Work instructions:
The span to repeat in the listing below runs from the line containing "<h2>👨‍💻 Information Technology Projects:</h2>" to the line containing "<h2>🤳Connect with me:</h2>", inclusive. Repeat it exactly, and only it.

━━━━━━━━━━

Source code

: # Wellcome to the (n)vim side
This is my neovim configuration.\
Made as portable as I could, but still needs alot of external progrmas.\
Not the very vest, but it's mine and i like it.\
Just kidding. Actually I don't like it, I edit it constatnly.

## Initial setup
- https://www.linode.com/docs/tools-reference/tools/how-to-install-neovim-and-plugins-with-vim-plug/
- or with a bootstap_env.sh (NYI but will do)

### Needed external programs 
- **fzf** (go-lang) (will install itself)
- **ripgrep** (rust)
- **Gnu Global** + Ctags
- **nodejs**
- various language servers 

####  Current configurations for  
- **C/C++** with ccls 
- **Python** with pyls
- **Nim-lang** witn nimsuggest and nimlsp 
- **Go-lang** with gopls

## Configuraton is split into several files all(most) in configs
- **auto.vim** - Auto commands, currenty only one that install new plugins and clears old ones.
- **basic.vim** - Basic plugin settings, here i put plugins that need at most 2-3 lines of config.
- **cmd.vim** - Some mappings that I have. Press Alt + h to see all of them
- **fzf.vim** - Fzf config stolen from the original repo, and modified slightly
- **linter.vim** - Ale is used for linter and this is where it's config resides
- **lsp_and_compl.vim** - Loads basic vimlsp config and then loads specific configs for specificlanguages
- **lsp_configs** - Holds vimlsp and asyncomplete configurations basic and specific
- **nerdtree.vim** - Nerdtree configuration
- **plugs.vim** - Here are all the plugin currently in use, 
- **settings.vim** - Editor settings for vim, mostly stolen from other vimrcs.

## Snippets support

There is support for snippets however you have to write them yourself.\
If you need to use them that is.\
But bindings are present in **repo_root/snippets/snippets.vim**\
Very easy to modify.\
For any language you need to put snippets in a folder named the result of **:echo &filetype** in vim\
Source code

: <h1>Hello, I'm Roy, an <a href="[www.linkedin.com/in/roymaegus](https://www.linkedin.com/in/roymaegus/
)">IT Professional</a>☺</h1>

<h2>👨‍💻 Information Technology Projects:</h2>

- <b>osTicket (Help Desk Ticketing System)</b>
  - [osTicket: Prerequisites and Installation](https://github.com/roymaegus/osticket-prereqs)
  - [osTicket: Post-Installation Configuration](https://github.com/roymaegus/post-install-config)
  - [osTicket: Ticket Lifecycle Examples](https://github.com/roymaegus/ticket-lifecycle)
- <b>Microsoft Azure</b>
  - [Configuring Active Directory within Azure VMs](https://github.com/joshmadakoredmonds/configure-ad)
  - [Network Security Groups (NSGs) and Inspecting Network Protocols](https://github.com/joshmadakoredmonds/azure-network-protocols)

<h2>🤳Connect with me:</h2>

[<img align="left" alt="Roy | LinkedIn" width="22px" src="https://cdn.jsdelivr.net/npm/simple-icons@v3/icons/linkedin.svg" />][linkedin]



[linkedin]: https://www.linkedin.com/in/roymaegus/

━━━━━━━━━━

Written solution:
<h2>👨‍💻 Information Technology Projects:</h2>

- <b>osTicket (Help Desk Ticketing System)</b>
  - [osTicket: Prerequisites and Installation](https://github.com/roymaegus/osticket-prereqs)
  - [osTicket: Post-Installation Configuration](https://github.com/roymaegus/post-install-config)
  - [osTicket: Ticket Lifecycle Examples](https://github.com/roymaegus/ticket-lifecycle)
- <b>Microsoft Azure</b>
  - [Configuring Active Directory within Azure VMs](https://github.com/joshmadakoredmonds/configure-ad)
  - [Network Security Groups (NSGs) and Inspecting Network Protocols](https://github.com/joshmadakoredmonds/azure-network-protocols)

<h2>🤳Connect with me:</h2>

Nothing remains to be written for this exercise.